Britain all set to launch MoonLITE, few weeks after Chandryaan-1
It’s been weeks since Chandrayaan-1, India’s first unmanned moon mission, entered the lunar orbit flawlessly, and now its the turn of United Kingdom. With the aim to study the phenomenon of mysterious moonquakes Britain is all geared up to unveil its maiden moon mission.
A 100-million-pound unmanned mission, named ‘MoonLITE’ is being launched with the motive to better know the reasons behind the mysterious quakes that vibrate through the lunar rock.
A report published in a well known UK based newspaper, said, “The launch of Moon Lightweight Interior and Telecommunications Experiment or MoonLITE, will be announced by science minister Lord Drayson next month after which engineers would work on the technical designs with an aim to launch the satellite between 2012 and 2014.”
The spacecraft, which would be backed by NASA, will also explore the chemical composition of the rocks and also search for water on the surface of the moon.
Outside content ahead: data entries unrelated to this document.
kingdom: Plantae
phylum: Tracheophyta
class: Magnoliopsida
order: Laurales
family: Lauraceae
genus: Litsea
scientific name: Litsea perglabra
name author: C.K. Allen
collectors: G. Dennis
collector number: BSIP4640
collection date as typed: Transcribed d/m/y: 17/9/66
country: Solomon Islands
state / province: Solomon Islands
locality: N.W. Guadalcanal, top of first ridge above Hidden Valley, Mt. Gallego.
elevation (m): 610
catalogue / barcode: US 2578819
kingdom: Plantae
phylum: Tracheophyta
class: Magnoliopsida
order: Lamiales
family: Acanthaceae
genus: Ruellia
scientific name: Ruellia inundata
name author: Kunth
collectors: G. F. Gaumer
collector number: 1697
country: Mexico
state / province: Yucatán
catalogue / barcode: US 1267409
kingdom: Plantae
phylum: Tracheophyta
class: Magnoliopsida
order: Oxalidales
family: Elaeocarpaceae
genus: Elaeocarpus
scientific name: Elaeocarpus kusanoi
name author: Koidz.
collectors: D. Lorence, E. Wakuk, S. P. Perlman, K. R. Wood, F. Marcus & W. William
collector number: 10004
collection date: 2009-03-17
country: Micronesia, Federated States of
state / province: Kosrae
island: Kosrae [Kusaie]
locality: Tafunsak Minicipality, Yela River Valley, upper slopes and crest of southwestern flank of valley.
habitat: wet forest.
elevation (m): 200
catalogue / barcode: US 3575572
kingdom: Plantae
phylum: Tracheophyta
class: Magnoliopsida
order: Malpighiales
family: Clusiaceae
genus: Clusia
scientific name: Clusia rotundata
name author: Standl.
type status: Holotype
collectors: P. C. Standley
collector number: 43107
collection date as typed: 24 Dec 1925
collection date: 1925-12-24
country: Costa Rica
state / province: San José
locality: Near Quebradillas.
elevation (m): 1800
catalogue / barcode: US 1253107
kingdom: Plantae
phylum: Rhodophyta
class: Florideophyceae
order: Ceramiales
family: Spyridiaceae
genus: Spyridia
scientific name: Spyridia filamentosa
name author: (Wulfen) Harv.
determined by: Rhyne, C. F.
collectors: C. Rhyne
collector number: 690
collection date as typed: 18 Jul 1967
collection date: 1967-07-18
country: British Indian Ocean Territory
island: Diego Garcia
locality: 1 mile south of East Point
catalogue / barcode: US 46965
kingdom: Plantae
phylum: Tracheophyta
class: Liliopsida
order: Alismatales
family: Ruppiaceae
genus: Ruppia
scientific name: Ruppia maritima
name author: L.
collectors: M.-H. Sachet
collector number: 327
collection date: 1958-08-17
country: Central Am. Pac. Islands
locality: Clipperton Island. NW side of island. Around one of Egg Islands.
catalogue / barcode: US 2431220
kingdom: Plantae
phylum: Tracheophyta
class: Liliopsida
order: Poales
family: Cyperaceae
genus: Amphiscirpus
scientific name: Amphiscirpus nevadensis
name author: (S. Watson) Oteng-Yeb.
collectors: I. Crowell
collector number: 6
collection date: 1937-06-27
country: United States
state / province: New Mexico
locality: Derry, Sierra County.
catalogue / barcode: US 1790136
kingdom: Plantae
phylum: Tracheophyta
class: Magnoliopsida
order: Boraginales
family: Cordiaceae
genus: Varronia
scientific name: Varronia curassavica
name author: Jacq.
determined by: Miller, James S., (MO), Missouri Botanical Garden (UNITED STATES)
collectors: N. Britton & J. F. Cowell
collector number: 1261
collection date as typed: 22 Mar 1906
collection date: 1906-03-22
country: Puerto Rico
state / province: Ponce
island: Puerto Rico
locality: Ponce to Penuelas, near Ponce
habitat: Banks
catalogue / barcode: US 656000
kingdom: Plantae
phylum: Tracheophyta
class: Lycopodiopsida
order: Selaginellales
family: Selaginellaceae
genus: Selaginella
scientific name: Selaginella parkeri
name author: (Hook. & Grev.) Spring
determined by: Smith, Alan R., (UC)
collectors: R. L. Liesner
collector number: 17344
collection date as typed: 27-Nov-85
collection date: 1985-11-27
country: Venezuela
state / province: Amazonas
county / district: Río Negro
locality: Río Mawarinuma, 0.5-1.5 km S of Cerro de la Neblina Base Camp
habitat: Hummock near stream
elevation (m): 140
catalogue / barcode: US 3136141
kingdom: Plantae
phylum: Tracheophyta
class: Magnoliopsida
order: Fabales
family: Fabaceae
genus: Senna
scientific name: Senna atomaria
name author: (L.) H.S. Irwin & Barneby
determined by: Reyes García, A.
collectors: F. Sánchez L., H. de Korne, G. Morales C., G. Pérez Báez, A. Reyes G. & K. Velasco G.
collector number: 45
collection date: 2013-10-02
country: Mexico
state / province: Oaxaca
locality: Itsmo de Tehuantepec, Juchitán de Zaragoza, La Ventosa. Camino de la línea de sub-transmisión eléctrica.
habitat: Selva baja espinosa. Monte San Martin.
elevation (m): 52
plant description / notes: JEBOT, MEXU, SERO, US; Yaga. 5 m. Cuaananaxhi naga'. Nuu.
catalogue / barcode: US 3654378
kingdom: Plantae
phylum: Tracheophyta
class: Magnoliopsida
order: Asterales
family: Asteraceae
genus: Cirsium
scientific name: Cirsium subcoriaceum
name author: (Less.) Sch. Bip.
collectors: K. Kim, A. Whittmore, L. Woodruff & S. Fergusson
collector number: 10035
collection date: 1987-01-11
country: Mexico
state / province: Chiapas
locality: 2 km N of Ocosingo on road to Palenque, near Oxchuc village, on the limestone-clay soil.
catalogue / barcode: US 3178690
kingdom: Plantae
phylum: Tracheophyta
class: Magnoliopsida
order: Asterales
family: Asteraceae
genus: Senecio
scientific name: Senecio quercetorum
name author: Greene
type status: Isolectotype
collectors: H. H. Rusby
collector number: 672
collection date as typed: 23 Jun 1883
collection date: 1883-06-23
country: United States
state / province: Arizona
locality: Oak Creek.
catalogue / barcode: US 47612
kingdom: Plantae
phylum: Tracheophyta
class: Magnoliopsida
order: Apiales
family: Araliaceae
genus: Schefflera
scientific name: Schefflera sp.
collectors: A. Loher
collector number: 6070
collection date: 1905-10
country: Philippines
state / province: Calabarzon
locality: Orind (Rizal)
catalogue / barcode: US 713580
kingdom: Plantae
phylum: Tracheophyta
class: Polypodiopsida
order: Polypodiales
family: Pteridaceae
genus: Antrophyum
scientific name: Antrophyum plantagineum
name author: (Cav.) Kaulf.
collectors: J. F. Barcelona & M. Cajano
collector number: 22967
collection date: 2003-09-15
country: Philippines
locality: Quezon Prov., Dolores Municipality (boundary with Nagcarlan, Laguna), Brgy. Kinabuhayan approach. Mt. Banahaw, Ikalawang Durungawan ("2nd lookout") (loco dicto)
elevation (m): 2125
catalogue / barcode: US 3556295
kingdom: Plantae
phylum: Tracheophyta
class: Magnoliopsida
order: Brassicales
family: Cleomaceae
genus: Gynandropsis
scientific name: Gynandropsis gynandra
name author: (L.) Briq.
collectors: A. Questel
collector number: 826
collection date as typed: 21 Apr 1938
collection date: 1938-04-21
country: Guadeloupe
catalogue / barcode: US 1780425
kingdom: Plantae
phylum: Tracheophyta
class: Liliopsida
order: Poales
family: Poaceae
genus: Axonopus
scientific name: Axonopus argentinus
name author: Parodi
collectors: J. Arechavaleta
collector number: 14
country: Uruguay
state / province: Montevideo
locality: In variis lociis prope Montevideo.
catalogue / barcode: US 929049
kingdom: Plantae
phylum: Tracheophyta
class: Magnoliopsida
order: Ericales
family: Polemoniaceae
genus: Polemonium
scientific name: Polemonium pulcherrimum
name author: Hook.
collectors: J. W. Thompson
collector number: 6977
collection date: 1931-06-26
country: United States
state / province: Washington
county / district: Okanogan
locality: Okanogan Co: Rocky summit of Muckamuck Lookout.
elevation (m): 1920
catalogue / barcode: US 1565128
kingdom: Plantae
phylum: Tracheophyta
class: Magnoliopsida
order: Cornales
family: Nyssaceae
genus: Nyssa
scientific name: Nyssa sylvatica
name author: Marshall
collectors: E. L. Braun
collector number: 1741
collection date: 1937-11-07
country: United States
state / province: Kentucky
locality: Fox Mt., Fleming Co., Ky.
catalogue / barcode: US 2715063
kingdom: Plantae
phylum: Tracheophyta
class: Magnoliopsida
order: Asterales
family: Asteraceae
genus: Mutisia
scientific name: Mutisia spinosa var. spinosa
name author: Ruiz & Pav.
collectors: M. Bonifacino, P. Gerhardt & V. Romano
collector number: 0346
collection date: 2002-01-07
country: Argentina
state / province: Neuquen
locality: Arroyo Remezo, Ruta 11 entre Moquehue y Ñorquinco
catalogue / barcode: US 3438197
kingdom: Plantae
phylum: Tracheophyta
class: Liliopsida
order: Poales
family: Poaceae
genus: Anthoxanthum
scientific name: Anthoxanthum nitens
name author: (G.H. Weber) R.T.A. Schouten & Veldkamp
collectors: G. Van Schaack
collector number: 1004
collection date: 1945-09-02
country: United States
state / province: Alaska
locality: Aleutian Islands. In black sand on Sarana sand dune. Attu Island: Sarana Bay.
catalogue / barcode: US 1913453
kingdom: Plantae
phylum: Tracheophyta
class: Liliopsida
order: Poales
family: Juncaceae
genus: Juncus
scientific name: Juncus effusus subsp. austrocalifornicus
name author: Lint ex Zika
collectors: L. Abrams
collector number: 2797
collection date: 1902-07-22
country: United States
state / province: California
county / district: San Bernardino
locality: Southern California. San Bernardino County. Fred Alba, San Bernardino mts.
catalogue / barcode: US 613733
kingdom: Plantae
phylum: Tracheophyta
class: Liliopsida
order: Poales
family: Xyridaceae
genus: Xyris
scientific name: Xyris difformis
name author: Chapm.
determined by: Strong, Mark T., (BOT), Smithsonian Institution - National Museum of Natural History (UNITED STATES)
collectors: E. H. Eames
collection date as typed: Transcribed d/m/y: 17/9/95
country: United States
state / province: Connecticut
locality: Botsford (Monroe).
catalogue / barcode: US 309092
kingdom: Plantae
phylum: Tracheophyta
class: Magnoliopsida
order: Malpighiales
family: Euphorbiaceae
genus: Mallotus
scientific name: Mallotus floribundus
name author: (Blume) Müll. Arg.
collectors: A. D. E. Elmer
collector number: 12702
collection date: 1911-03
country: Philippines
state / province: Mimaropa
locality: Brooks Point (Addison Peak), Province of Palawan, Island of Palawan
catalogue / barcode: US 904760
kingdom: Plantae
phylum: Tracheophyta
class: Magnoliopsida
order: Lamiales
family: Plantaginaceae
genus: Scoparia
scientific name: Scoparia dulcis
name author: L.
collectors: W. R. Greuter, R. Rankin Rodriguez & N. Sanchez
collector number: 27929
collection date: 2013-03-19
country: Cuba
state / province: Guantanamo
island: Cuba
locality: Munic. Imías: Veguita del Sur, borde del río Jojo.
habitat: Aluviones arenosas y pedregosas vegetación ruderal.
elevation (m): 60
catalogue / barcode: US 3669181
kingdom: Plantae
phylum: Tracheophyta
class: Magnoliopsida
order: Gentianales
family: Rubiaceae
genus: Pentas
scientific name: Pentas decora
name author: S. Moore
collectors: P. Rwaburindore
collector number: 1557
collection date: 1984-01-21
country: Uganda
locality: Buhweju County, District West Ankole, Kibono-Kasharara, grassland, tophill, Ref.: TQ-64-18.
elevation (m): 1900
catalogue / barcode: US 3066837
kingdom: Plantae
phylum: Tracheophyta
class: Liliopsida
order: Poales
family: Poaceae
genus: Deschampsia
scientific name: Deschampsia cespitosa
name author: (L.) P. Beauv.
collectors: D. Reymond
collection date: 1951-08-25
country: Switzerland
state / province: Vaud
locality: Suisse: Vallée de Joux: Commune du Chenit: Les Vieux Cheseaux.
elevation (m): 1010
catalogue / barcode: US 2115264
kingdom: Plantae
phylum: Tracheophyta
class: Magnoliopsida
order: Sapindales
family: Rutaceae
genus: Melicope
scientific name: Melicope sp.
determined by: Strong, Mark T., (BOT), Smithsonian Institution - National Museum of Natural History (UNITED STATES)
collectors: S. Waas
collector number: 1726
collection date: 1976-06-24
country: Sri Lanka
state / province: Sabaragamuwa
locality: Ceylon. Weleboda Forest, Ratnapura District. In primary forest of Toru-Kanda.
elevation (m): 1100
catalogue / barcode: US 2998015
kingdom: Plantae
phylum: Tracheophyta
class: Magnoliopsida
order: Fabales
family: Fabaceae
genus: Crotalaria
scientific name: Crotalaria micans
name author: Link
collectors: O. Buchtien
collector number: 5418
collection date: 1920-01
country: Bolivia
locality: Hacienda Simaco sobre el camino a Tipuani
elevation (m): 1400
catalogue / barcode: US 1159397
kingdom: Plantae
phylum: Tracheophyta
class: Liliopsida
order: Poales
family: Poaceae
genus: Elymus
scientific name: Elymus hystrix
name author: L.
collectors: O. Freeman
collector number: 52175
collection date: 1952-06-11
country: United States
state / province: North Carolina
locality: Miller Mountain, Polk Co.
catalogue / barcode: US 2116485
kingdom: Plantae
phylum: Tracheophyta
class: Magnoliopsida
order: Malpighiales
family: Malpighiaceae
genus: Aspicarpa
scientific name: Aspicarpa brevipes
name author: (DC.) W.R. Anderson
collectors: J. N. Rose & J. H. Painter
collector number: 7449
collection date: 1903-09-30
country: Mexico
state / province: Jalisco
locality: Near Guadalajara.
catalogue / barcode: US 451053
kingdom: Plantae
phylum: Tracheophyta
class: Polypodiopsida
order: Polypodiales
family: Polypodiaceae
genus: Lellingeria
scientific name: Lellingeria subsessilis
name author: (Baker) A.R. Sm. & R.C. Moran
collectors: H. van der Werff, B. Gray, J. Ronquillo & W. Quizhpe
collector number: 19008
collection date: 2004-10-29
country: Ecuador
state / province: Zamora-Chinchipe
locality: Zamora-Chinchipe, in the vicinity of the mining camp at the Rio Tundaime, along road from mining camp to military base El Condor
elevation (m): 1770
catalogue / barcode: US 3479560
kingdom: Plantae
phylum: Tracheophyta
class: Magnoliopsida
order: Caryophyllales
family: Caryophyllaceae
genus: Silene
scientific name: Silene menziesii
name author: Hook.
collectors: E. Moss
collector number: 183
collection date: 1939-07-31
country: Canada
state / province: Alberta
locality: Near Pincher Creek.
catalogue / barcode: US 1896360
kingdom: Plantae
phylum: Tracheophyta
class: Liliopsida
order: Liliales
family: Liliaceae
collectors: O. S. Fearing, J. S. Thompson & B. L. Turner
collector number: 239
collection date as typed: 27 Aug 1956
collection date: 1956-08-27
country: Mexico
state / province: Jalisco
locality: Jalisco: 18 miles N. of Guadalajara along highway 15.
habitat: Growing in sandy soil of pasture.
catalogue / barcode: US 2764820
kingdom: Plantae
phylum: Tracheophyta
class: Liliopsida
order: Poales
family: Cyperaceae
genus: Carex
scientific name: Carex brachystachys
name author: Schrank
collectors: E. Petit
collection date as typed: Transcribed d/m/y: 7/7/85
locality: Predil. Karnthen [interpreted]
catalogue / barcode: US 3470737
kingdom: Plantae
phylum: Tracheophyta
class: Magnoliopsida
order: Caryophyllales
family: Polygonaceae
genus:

The scientists have been quite surprised to learn that moon suffers quakes, since the moon does not have the tectonic plate activity that causes quakes on the earth.
Ian Crawford, from the school of Earth sciences at Birkbeck College, University of London, was quoted as saying, “The moon still holds an awful lot of secrets. Most of what we know about the moon is from a relatively small area on the nearside of the moon and we have no samples or data from the far side.”
Crawford was one of the scientist who originally proposed the idea of MoonLITE. The mission would fire four suitcase-sized penetrator probes into different points around the lunar surface.